* **STATED EXERCISE**:
Reproduce the lines from the one containing "locality: Prairies and" through the one containing "genus: Potentilla", inclusive, replacing "collectors" with "collected by" and leaving everything else unchanged.

Records
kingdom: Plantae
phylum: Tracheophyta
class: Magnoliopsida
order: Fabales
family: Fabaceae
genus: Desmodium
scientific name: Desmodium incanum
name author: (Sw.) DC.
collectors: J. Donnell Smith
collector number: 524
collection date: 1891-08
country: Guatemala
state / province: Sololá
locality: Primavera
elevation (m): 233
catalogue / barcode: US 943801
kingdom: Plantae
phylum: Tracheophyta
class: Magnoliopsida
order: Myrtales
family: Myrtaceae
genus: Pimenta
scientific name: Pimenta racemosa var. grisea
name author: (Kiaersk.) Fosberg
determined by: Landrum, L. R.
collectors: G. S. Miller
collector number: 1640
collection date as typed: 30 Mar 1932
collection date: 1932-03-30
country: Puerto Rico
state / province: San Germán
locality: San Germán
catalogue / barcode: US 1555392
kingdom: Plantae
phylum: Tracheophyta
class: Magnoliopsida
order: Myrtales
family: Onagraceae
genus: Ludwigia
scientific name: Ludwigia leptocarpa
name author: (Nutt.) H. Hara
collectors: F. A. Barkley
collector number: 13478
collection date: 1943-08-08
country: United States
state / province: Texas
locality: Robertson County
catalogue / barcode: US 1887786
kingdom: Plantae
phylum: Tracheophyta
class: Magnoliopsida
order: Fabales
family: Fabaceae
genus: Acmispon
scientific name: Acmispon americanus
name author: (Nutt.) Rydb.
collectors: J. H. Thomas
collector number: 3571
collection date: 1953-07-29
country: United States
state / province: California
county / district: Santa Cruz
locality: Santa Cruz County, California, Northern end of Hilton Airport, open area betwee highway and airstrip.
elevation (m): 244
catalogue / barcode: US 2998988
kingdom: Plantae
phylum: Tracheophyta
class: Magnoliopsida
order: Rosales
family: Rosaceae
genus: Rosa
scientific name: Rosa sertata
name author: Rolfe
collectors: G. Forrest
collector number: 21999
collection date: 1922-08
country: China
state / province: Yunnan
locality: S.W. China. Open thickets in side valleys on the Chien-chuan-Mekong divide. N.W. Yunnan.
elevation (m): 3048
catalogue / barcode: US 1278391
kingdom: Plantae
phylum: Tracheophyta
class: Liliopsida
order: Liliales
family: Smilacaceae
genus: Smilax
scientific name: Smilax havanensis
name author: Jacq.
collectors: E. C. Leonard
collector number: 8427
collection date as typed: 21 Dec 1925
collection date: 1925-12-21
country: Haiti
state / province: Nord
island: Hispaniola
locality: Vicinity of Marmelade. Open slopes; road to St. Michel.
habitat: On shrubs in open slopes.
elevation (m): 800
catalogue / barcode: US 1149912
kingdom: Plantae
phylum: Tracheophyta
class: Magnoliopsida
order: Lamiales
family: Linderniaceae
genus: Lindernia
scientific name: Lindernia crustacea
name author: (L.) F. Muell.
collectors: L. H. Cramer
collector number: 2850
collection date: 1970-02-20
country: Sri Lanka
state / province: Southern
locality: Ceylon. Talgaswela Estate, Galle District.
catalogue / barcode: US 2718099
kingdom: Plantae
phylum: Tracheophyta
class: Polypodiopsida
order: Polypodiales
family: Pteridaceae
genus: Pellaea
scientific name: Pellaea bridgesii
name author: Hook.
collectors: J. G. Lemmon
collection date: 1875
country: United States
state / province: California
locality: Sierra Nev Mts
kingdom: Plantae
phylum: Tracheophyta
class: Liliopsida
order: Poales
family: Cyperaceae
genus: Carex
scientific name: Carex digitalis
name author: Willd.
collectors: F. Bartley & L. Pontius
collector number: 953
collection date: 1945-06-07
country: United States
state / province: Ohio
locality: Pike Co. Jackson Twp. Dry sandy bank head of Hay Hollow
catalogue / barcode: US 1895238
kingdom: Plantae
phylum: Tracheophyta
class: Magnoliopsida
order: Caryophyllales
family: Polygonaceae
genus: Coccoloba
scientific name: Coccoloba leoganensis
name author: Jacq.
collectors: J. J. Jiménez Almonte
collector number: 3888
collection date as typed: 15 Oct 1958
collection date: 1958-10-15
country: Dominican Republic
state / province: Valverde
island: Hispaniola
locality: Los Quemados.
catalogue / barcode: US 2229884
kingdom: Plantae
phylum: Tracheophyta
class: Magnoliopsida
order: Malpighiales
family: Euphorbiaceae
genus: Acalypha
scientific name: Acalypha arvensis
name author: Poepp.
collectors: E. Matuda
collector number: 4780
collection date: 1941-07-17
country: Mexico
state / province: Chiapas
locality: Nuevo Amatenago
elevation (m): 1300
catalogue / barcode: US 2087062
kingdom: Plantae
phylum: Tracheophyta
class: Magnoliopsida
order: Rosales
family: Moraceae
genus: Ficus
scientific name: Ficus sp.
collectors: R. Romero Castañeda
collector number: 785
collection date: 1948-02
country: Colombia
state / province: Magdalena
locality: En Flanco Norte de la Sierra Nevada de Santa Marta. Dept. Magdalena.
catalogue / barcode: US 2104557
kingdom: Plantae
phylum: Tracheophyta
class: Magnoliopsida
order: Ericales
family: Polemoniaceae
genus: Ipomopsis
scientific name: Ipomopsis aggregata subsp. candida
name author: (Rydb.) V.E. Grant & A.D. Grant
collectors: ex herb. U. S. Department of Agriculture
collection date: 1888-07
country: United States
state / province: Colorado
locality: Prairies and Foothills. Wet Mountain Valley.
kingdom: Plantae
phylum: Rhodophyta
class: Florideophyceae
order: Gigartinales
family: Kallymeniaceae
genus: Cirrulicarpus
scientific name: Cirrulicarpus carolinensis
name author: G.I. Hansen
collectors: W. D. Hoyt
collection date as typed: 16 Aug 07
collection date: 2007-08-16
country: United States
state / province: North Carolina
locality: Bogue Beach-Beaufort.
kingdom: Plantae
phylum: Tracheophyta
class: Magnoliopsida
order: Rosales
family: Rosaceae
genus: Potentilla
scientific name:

* **TASK OUTPUT**:
locality: Prairies and Foothills. Wet Mountain Valley.
kingdom: Plantae
phylum: Rhodophyta
class: Florideophyceae
order: Gigartinales
family: Kallymeniaceae
genus: Cirrulicarpus
scientific name: Cirrulicarpus carolinensis
name author: G.I. Hansen
collected by: W. D. Hoyt
collection date as typed: 16 Aug 07
collection date: 2007-08-16
country: United States
state / province: North Carolina
locality: Bogue Beach-Beaufort.
kingdom: Plantae
phylum: Tracheophyta
class: Magnoliopsida
order: Rosales
family: Rosaceae
genus: Potentilla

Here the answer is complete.